Source records
· · ·

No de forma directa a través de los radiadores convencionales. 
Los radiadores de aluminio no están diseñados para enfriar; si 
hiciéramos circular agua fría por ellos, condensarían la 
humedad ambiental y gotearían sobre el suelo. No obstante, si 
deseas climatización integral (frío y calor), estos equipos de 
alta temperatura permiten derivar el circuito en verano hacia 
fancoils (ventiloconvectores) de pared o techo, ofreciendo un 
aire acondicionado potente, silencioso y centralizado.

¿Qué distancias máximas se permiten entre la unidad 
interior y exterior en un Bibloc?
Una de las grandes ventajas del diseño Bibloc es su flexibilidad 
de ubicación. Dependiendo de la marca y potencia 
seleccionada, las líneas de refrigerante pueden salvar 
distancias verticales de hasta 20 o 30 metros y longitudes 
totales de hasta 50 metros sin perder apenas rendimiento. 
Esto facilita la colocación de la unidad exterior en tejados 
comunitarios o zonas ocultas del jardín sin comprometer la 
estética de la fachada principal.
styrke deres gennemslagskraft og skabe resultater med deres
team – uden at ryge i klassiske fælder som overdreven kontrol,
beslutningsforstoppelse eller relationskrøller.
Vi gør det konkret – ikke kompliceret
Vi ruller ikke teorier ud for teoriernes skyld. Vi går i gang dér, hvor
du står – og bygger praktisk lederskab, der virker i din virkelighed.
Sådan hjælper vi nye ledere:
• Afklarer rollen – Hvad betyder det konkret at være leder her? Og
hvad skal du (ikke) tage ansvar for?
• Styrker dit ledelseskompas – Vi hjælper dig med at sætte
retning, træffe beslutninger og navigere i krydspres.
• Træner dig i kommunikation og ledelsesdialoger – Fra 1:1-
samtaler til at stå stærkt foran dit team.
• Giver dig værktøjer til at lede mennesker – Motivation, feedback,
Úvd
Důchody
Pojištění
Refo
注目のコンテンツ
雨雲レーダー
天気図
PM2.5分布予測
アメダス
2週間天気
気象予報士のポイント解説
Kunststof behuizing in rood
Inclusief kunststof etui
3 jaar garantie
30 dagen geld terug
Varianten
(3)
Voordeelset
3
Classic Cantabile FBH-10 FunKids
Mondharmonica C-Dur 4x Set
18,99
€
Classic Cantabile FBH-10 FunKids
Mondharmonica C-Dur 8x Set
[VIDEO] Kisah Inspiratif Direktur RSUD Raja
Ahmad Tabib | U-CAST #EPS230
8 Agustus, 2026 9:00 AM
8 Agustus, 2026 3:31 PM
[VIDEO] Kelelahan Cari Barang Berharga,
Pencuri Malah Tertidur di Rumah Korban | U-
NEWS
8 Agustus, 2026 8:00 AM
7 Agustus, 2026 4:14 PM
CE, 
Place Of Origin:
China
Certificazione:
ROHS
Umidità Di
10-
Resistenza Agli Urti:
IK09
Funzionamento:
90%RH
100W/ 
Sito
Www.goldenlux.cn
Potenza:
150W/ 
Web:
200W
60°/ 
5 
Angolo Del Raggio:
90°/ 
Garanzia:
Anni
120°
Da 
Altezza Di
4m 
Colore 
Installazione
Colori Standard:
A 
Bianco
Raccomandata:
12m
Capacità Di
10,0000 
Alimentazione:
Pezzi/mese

· · ·

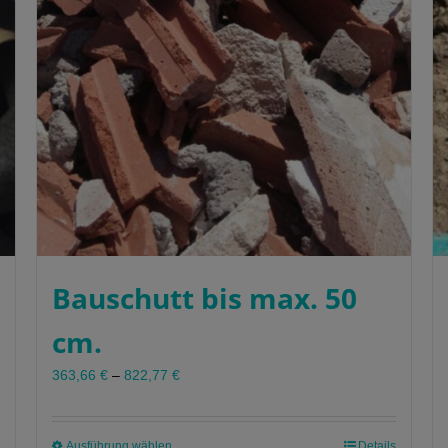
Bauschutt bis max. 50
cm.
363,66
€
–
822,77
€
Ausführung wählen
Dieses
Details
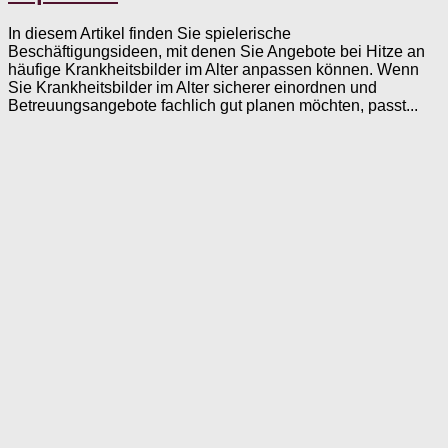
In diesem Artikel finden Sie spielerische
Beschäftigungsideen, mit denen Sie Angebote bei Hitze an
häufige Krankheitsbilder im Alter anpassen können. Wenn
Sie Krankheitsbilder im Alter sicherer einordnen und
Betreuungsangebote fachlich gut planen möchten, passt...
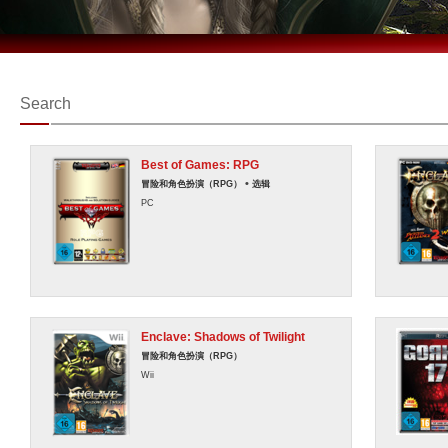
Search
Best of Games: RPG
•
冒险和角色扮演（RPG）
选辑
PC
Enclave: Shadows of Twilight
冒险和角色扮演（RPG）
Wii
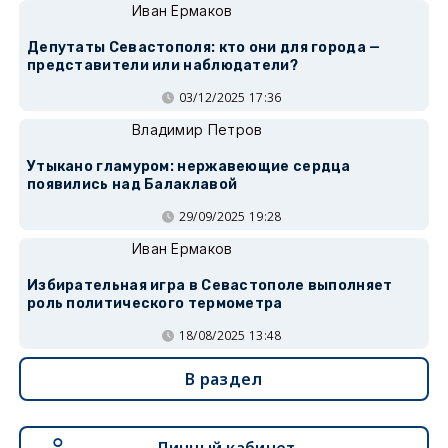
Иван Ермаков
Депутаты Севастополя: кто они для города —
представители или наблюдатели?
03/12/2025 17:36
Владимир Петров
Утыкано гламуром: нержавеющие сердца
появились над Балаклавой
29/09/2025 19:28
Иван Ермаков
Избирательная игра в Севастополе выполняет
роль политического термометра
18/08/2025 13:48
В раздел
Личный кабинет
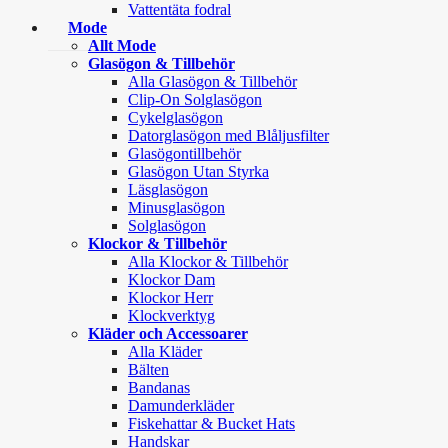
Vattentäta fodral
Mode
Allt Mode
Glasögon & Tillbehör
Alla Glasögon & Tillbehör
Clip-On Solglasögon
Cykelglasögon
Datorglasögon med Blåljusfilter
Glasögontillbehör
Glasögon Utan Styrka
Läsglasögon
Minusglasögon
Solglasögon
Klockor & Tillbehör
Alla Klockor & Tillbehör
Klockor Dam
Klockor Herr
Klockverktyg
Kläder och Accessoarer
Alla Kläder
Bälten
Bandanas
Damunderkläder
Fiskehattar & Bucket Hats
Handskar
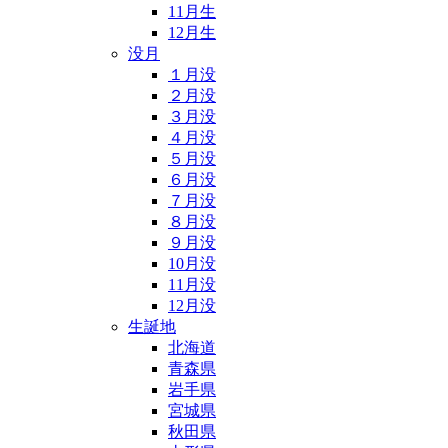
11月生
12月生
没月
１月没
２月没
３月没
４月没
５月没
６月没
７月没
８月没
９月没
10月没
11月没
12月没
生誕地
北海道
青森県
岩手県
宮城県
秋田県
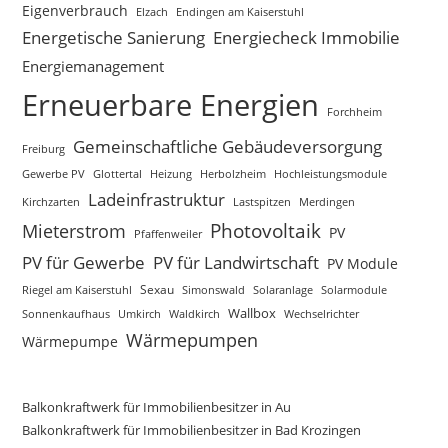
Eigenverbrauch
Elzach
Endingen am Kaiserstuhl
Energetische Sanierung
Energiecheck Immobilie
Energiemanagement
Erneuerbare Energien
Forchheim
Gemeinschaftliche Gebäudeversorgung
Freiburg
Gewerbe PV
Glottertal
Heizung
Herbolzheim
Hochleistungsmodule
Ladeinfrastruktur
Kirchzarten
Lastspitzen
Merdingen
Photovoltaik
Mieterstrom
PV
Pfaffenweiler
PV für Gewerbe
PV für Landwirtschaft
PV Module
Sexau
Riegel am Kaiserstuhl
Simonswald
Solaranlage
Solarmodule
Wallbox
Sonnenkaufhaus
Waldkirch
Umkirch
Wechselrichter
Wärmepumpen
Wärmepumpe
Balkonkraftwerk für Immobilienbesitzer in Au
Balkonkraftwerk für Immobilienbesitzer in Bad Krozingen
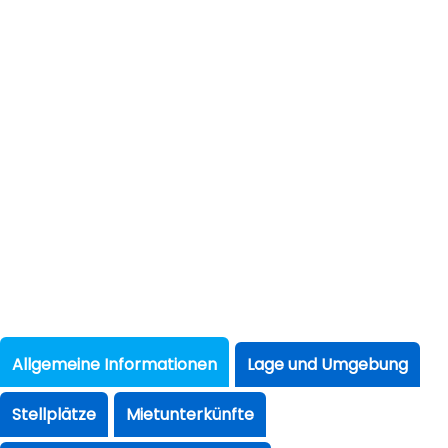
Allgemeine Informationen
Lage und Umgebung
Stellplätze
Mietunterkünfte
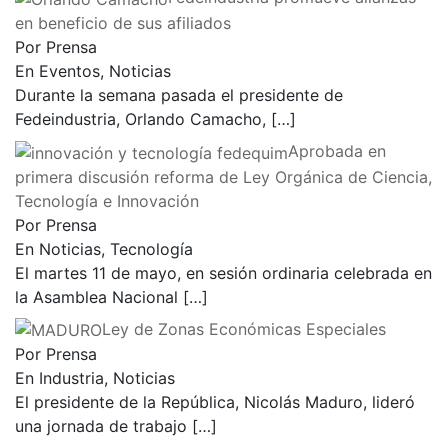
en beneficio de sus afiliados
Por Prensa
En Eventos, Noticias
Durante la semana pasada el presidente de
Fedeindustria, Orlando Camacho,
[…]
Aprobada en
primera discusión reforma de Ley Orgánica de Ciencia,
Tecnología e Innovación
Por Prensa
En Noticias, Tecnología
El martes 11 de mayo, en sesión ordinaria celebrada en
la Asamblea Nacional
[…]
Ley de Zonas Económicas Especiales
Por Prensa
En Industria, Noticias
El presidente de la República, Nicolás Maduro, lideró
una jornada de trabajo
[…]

· · ·

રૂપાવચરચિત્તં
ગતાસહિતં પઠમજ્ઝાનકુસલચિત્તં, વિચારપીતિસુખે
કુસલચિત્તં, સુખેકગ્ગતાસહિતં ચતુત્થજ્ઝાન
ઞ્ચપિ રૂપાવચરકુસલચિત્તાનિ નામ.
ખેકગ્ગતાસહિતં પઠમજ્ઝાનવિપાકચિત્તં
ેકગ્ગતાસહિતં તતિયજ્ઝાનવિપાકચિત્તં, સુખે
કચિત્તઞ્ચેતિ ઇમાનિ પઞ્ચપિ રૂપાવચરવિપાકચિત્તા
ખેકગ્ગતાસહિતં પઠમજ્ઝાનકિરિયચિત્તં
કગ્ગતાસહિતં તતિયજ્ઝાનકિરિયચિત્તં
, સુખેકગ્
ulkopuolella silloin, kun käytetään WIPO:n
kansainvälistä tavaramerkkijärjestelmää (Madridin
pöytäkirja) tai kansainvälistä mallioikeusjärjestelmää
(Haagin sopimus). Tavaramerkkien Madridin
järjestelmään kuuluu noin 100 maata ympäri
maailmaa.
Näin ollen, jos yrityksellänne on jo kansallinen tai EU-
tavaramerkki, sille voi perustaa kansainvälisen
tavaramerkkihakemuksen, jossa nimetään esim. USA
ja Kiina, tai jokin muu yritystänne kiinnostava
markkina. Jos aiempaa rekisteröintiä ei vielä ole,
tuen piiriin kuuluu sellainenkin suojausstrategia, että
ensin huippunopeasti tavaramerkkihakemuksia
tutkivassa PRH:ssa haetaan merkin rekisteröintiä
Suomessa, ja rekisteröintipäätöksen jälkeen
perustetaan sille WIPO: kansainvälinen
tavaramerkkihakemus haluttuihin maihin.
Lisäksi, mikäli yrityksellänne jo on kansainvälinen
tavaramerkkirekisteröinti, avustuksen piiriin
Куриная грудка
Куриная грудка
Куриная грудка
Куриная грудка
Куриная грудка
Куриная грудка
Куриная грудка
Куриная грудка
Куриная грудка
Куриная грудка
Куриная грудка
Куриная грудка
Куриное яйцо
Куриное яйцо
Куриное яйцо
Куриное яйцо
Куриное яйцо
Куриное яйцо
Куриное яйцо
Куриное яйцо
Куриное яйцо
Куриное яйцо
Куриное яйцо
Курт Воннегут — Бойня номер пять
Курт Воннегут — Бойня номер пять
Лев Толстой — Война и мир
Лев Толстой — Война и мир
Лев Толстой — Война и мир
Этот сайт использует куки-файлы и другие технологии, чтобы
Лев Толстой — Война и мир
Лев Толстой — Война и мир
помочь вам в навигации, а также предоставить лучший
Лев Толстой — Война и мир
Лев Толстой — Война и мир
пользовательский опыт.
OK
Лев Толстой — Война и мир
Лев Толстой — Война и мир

· · ·

Update the rows starting with the line with "In diesem Artikel finden Sie spielerische" and going on through the line with "Личный кабинет", replacing "Search" with "Suche" and keeping everything else unchanged. Leave the pictures out of your answer.

▶ _The completed task_:
In diesem Artikel finden Sie spielerische
Beschäftigungsideen, mit denen Sie Angebote bei Hitze an
häufige Krankheitsbilder im Alter anpassen können. Wenn
Sie Krankheitsbilder im Alter sicherer einordnen und
Betreuungsangebote fachlich gut planen möchten, passt...
Suche
Best of Games: RPG
•
冒险和角色扮演（RPG）
选辑
PC
Enclave: Shadows of Twilight
冒险和角色扮演（RPG）
Wii
Иван Ермаков
Депутаты Севастополя: кто они для города —
представители или наблюдатели?
03/12/2025 17:36
Владимир Петров
Утыкано гламуром: нержавеющие сердца
появились над Балаклавой
29/09/2025 19:28
Иван Ермаков
Избирательная игра в Севастополе выполняет
роль политического термометра
18/08/2025 13:48
В раздел
Личный кабинет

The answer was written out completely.